Last year, on a party-line vote, Democrats in the Legislature passed an earned paid sick leave bill, SB 196, but Gov. Brian Sandoval vetoed it.
”The mandates of SB 196 come with a substantial cost to businesses, particularly small businesses,” Sandoval said in a veto statement. “In addition, the decision to provide employee benefits is one reserved to a business owner who must respond to the demands of a competitive job market. SB 196 presents a substantial economic burden on small business, upsets competition for employees, and could hinder Nevada’s business friendly reputation.”
Caesars Entertainment and MGM Resorts, two of the state’s largest employers who already provide sick leave, spoke in favor of the bill. And the measure was strongly supported by activist groups, including the Progressive Leadership Alliance of Nevada, Battle Born Progress, the Children’s Advocacy Alliance, and the Nevada Justice Association, among others.
All parties that stated their opposition to the bill came from organizations representing business in Nevada, including the Las Vegas Metro Chamber Commerce, the Retailers Association of Nevada and the National Federation of Independent Businesses.
Paul Moradkhan, a paid lobbyist for the Las Vegas Metro Chamber of Commerce, warned a survey conducted by the Las Vegas Metro Chamber of Commerce of private employers across a range of industries in Nevada found 72.9 percent of respondents were concerned that mandatory paid sick leave would increase their overall cost and adversely affect the way they operate their businesses.
Tray Abney, lobbyist for The Reno+Sparks Chamber of Commerce told lawmakers his members were “worried about more paperwork” and “more fines” for their businesses if found in noncompliance.
Other worries by business owners included how they would modify their existing timekeeping systems to provide adequate tracking of sick leave and lack of flexibility.
“I don’t know of a single business owner that doesn’t want to offer paid leave, vacation leave, and sick time,” said the state director of the National Federation of Independent Business, Randi Thompson.
She argued that mandating paid sick leave does not make it affordable.
“These are perks. I do not think it is in the purview of our Legislature to mandate perks for a business,” Thompson said in testimony.

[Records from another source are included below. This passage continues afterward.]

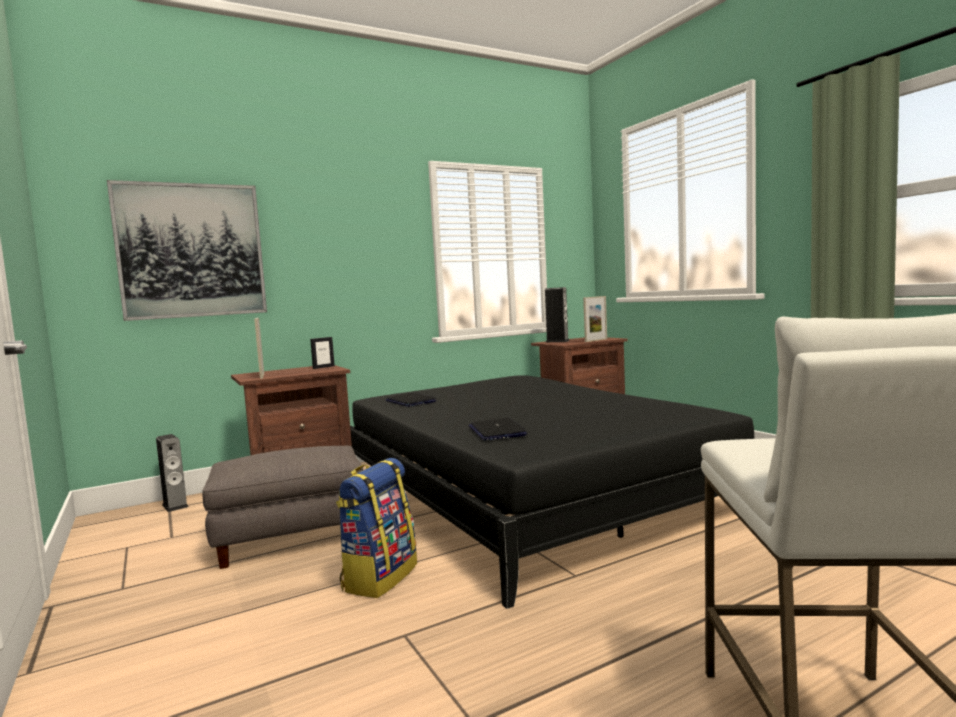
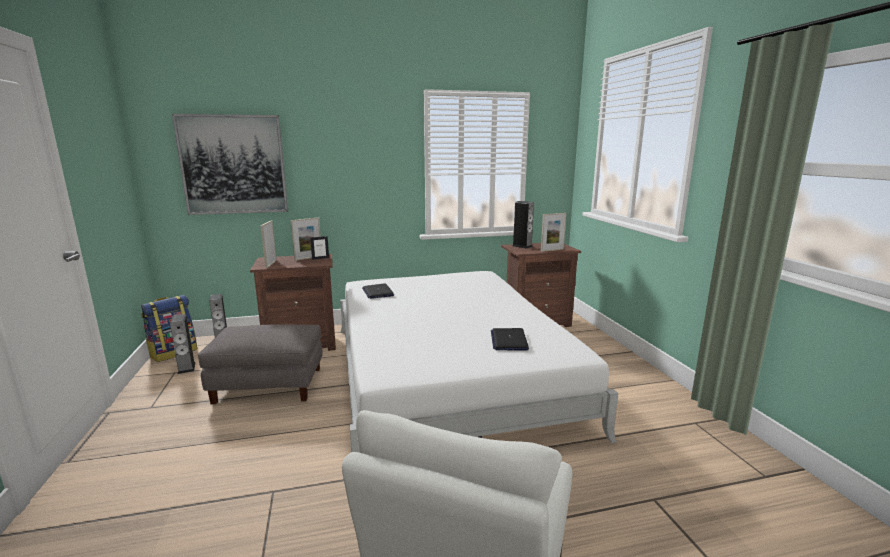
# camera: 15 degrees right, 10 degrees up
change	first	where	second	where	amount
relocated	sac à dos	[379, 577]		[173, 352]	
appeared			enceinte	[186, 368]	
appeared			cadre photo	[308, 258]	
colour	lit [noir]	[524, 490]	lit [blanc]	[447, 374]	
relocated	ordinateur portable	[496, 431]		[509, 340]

Beside fears of the possible economic burden paid sick leave might cost small businesses, opponents of the bill did not provide any studies or figures quantifying the negative impact on business of establishing paid sick leave.
Neither the Las Vegas Metro Chamber Commerce nor the Retailers Association of Nevada could provide the name of a small business in their membership that provides paid sick leave to its employees to the Current.
“It doesn’t even hit the radar screen”
A year and a half after Connecticut was the first state to require employers to offer paid sick leave, The Center for Economic Policy Research studied the effects
Virtually none reported reducing wages, nearly 90 percent did not reduce hours, and about 85 percent did not raise prices.
When examining increases in cost for businesses, about 47 percent of establishments said there was no change in costs, 19 percent said costs increased less than 2 percent, and 11 percent said there was a cost increase but did not know how much their costs had increased suggesting that the cost increase may have been negligible.
In the survey, one manager, who had actively lobbied against paid sick leave, said that he now feels his fears of cost increases were unwarranted: “It doesn’t even hit the radar screen,” he said.
Democrats are expected to introduce earned paid sick leave again when the Legislature meets early next year.
During a form hosted by NARAL Pro-Choice Nevada in May, Democratic candidate for governor Steve Sisolak supported paid sick leave.
“I do support paid leave and I think it’s a situation as a parent I fully understand,” said Sisolak. “You can’t put a parent in a situation where you have to choose between a sick child home alone, or home with a babysitter, or going in and earning your paycheck.”
The campaign of Republican gubernatorial candidate Adam Laxalt did not respond to a request for comment.